There is still a widespread lack of understanding of the Mental Capacity Act (MCA), with the use of restraint a particular concern, a report by social care regulator the Care Quality Commission (CQC) has revealed.
The CQC’s report on its monitoring of the Deprivation of Liberty Safeguards (DoLS) found that in some care homes and hospitals, people’s freedom to make decisions for themselves is restricted without proper consideration of their ability to consent or refuse.
Some examples showed little or no evidence of any attempt to maximise a person’s decision-making capacity before resorting to restriction or restraint. The use of the phrase ‘best interests’ does not always appear to signal that there has been a process of best interests decision-making in accordance with the MCA.
The CQC’s report also highlighted confusion among care staff relating to the use of restraint. It found that the use of restraint is not always recognised or recorded properly and because of this it is not easy to monitor.
In addition, the report identified a lack of training. In some cases it was reported that managers and senior staff had received training, but other types of care staff had not.
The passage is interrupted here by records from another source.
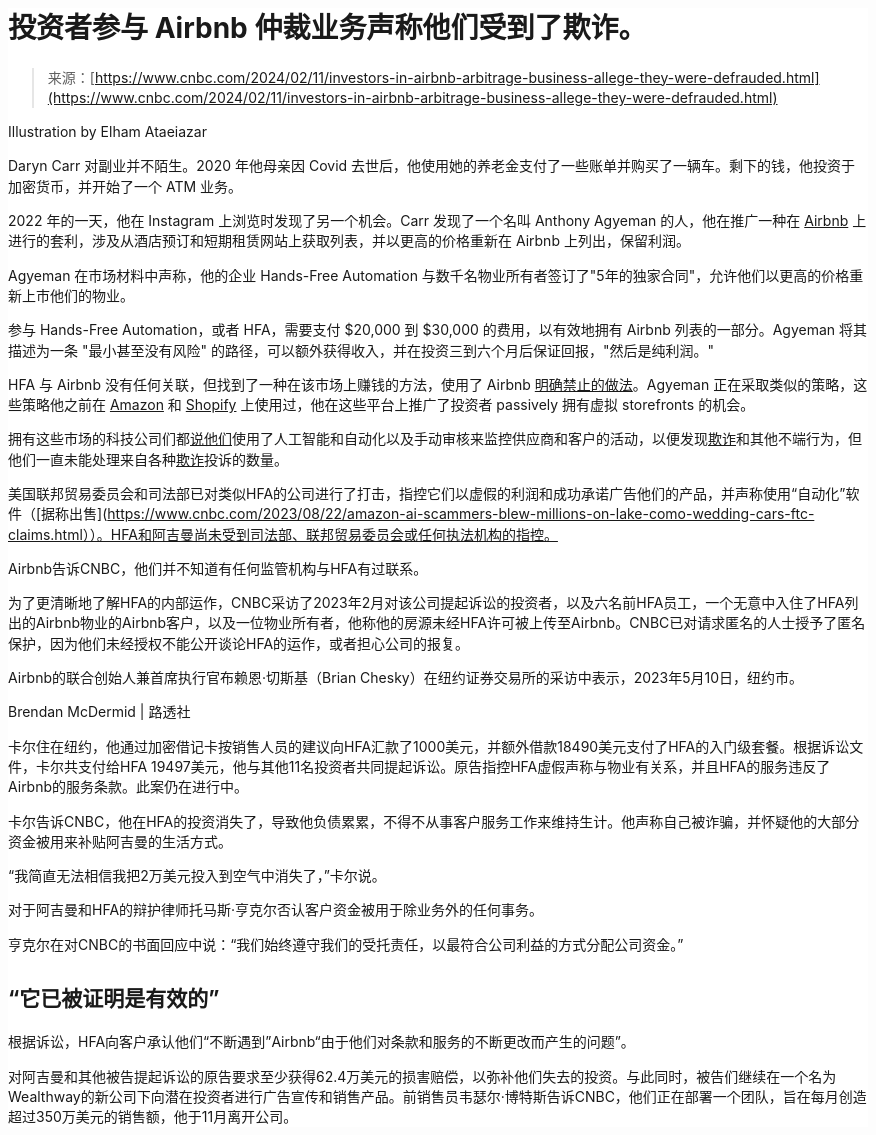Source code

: 

# 投资者参与 Airbnb 仲裁业务声称他们受到了欺诈。

> 来源：[https://www.cnbc.com/2024/02/11/investors-in-airbnb-arbitrage-business-allege-they-were-defrauded.html](https://www.cnbc.com/2024/02/11/investors-in-airbnb-arbitrage-business-allege-they-were-defrauded.html)

Illustration by Elham Ataeiazar

Daryn Carr 对副业并不陌生。2020 年他母亲因 Covid 去世后，他使用她的养老金支付了一些账单并购买了一辆车。剩下的钱，他投资于加密货币，并开始了一个 ATM 业务。

2022 年的一天，他在 Instagram 上浏览时发现了另一个机会。Carr 发现了一个名叫 Anthony Agyeman 的人，他在推广一种在 [Airbnb](/quotes/ABNB/) 上进行的套利，涉及从酒店预订和短期租赁网站上获取列表，并以更高的价格重新在 Airbnb 上列出，保留利润。

Agyeman 在市场材料中声称，他的企业 Hands-Free Automation 与数千名物业所有者签订了"5年的独家合同"，允许他们以更高的价格重新上市他们的物业。

参与 Hands-Free Automation，或者 HFA，需要支付 $20,000 到 $30,000 的费用，以有效地拥有 Airbnb 列表的一部分。Agyeman 将其描述为一条 "最小甚至没有风险" 的路径，可以额外获得收入，并在投资三到六个月后保证回报，"然后是纯利润。"

HFA 与 Airbnb 没有任何关联，但找到了一种在该市场上赚钱的方法，使用了 Airbnb [明确禁止的做法](https://www.airbnb.com/help/article/3057)。Agyeman 正在采取类似的策略，这些策略他之前在 [Amazon](/quotes/AMZN/) 和 [Shopify](/quotes/SHOP/) 上使用过，他在这些平台上推广了投资者 passively 拥有虚拟 storefronts 的机会。

拥有这些市场的科技公司们都[说他们](https://s2.q4cdn.com/299287126/files/doc_financials/2023/q3/q3-2023-analyst-call-transcript_clean.pdf)使用了人工智能和自动化以及手动审核来监控供应商和客户的活动，以便发现[欺诈](https://www.cnbc.com/2023/08/01/amazon-employees-leak-info-that-marketplace-sellers-buy-on-telegram.html)和其他不端行为，但他们一直未能处理来自各种[欺诈](https://www.cnbc.com/2023/03/27/amazon-seller-consultant-admits-to-bribing-employees-to-help-clients.html)投诉的数量。

美国联邦贸易委员会和司法部已对类似HFA的公司进行了打击，指控它们以虚假的利润和成功承诺广告他们的产品，并声称使用“自动化”软件（[据称出售](https://www.cnbc.com/2023/08/22/amazon-ai-scammers-blew-millions-on-lake-como-wedding-cars-ftc-claims.html））。HFA和阿吉曼尚未受到司法部、联邦贸易委员会或任何执法机构的指控。

Airbnb告诉CNBC，他们并不知道有任何监管机构与HFA有过联系。

为了更清晰地了解HFA的内部运作，CNBC采访了2023年2月对该公司提起诉讼的投资者，以及六名前HFA员工，一个无意中入住了HFA列出的Airbnb物业的Airbnb客户，以及一位物业所有者，他称他的房源未经HFA许可被上传至Airbnb。CNBC已对请求匿名的人士授予了匿名保护，因为他们未经授权不能公开谈论HFA的运作，或者担心公司的报复。

Airbnb的联合创始人兼首席执行官布赖恩·切斯基（Brian Chesky）在纽约证券交易所的采访中表示，2023年5月10日，纽约市。

Brendan McDermid | 路透社

卡尔住在纽约，他通过加密借记卡按销售人员的建议向HFA汇款了1000美元，并额外借款18490美元支付了HFA的入门级套餐。根据诉讼文件，卡尔共支付给HFA 19497美元，他与其他11名投资者共同提起诉讼。原告指控HFA虚假声称与物业有关系，并且HFA的服务违反了Airbnb的服务条款。此案仍在进行中。

卡尔告诉CNBC，他在HFA的投资消失了，导致他负债累累，不得不从事客户服务工作来维持生计。他声称自己被诈骗，并怀疑他的大部分资金被用来补贴阿吉曼的生活方式。

“我简直无法相信我把2万美元投入到空气中消失了，”卡尔说。

对于阿吉曼和HFA的辩护律师托马斯·亨克尔否认客户资金被用于除业务外的任何事务。

亨克尔在对CNBC的书面回应中说：“我们始终遵守我们的受托责任，以最符合公司利益的方式分配公司资金。”

## “它已被证明是有效的”

根据诉讼，HFA向客户承认他们“不断遇到”Airbnb“由于他们对条款和服务的不断更改而产生的问题”。

对阿吉曼和其他被告提起诉讼的原告要求至少获得62.4万美元的损害赔偿，以弥补他们失去的投资。与此同时，被告们继续在一个名为Wealthway的新公司下向潜在投资者进行广告宣传和销售产品。前销售员韦瑟尔·博特斯告诉CNBC，他们正在部署一个团队，旨在每月创造超过350万美元的销售额，他于11月离开公司。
The CQC said this variation suggests that while some form of training is being provided it is not consistent.
The regulator added that the use of restraint can become routine when there is a lack of understanding and proper governance. It can also be hard for staff to gauge whether restraint is proportionate and in someone’s best interests.
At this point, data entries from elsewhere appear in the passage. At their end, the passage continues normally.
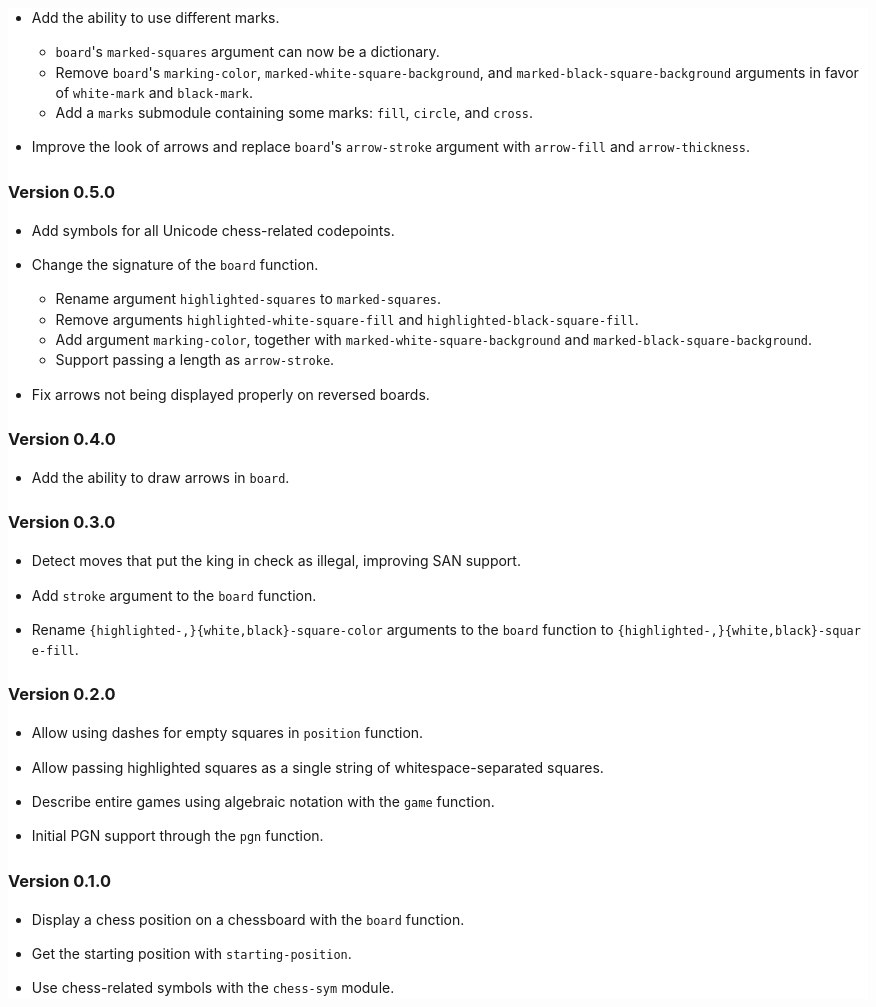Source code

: - Add the ability to use different marks.
    - `board`'s `marked-squares` argument can now be a dictionary.
    - Remove `board`'s `marking-color`, `marked-white-square-background`, and `marked-black-square-background` arguments in favor of `white-mark` and `black-mark`.
    - Add a `marks` submodule containing some marks: `fill`, `circle`, and `cross`.

- Improve the look of arrows and replace `board`'s `arrow-stroke` argument with `arrow-fill` and `arrow-thickness`.

### Version 0.5.0

- Add symbols for all Unicode chess-related codepoints.

- Change the signature of the `board` function.
    - Rename argument `highlighted-squares` to `marked-squares`.
    - Remove arguments `highlighted-white-square-fill` and `highlighted-black-square-fill`.
    - Add argument `marking-color`, together with `marked-white-square-background` and `marked-black-square-background`.
    - Support passing a length as `arrow-stroke`.

- Fix arrows not being displayed properly on reversed boards.

### Version 0.4.0

- Add the ability to draw arrows in `board`.

### Version 0.3.0

- Detect moves that put the king in check as illegal, improving SAN support.

- Add `stroke` argument to the `board` function.

- Rename `{highlighted-,}{white,black}-square-color` arguments to the `board` function to `{highlighted-,}{white,black}-square-fill`.

### Version 0.2.0

- Allow using dashes for empty squares in `position` function.

- Allow passing highlighted squares as a single string of whitespace-separated squares.

- Describe entire games using algebraic notation with the `game` function.

- Initial PGN support through the `pgn` function.

### Version 0.1.0

- Display a chess position on a chessboard with the `board` function.

- Get the starting position with `starting-position`.

- Use chess-related symbols with the `chess-sym` module.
Another theme identified was poor practice in services where non-detained patients were on wards alongside patients detained under the Mental Health Act (MHA) and their rights were being restricted alongside those of the detained patients. This seemed to be due to a lack of staff knowledge and awareness concerning the differences between the MCA and MHA.
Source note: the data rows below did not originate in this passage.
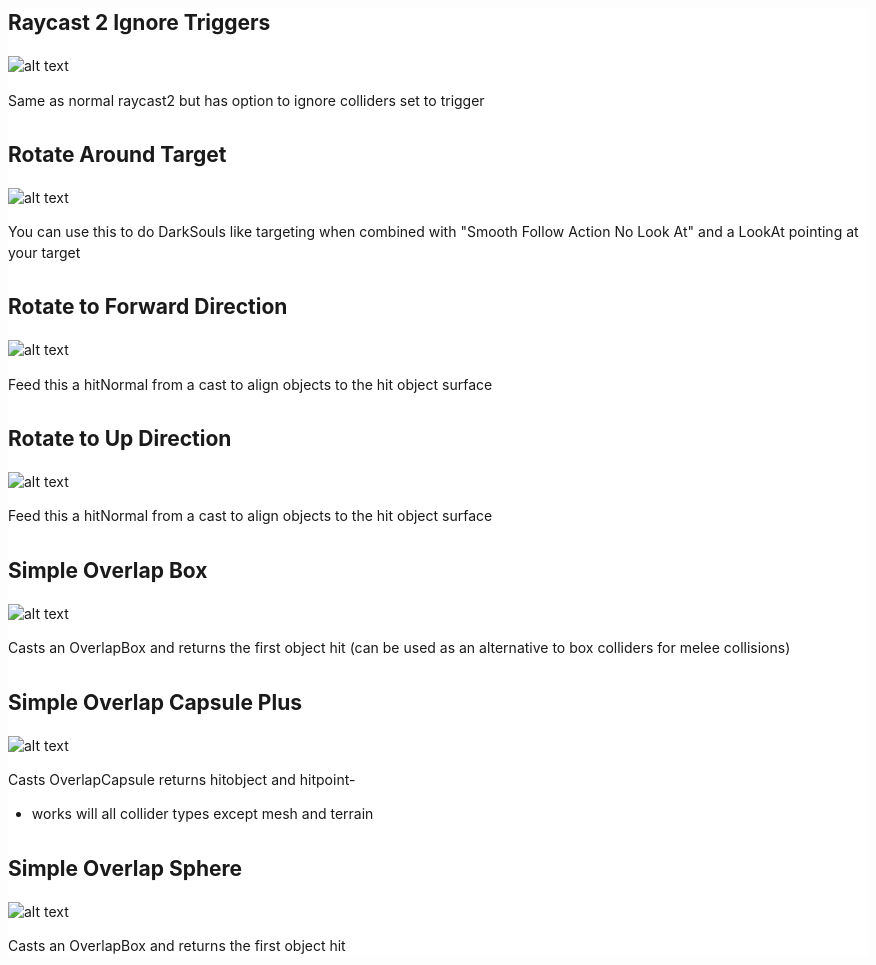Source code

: 
## Raycast 2 Ignore Triggers

![alt text](http://i.imgur.com/bO8THTO.png)

Same as normal raycast2 but has option to ignore colliders set to trigger


## Rotate Around Target

![alt text](http://i.imgur.com/o02Uf21.png)

You can use this to do DarkSouls like targeting when combined with
"Smooth Follow Action No Look At" and a LookAt pointing at your target


## Rotate to Forward Direction

![alt text](http://i.imgur.com/YY0yQSv.png)

Feed this a hitNormal from a cast to align objects to the hit object surface


## Rotate to Up Direction

![alt text](http://i.imgur.com/n6BGEAd.png)

Feed this a hitNormal from a cast to align objects to the hit object surface


## Simple Overlap Box

![alt text](http://i.imgur.com/2APjb9P.png)

Casts an OverlapBox and returns the first object hit
(can be used as an alternative to box colliders for melee collisions)


## Simple Overlap Capsule Plus

![alt text](http://i.imgur.com/30jmd5O.png)

Casts OverlapCapsule returns hitobject and hitpoint-
* works will all collider types except mesh and terrain


## Simple Overlap Sphere

![alt text](http://i.imgur.com/5YbTiFa.png)

Casts an OverlapBox and returns the first object hit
The CQC also found little evidence of service users and their friends/relatives being involved in the processes of the DoLS. This is significant because consultation with the ‘relevant person’ and their relatives and/or friends is a mandatory part of the assessment process.
In conclusion, the CQC called for providers and commissioners to improve their understanding of the MCA and DoLS, and to establish robust review processes and other mechanisms for understanding the experience of people subject to the Safeguards.
Additionally, care providers must implement policies that minimise the use of restraint.
David Behan, chief executive of the CQC, said: “If someone has dementia or has a severe learning disability they can still contribute to decisions about their care. If this is done properly then people will receive appropriate care; if it is not done then people can be deprived of their liberty.
“Understanding the Mental Capacity Act and the way it is applied is critical to good quality, safe care. Those providing services must ensure that their staff understand the Act and what it means for the care and treatment of people.”
Toby Williamson, head of development and later life at the Mental Health Foundation, added: “Six years ago The Mental Health Foundation, along with many other organisations, service users and family carers, welcomed the MCA as a progressive and positive piece of legislation. The CQC report highlights what many of us knew; that DoLS have proved to be a particularly challenging aspect of the Act.
“We are concerned that attitudes might turn against the MCA because of a lack of awareness and understanding, preoccupation with DoLS, and some highly legalistic and philosophical debates about the Act.
“Organisations with an interest in the MCA now, even more than ever, need to be working together to find ways in which the Act can be better understood and implemented in order to benefit all who are affected by it.”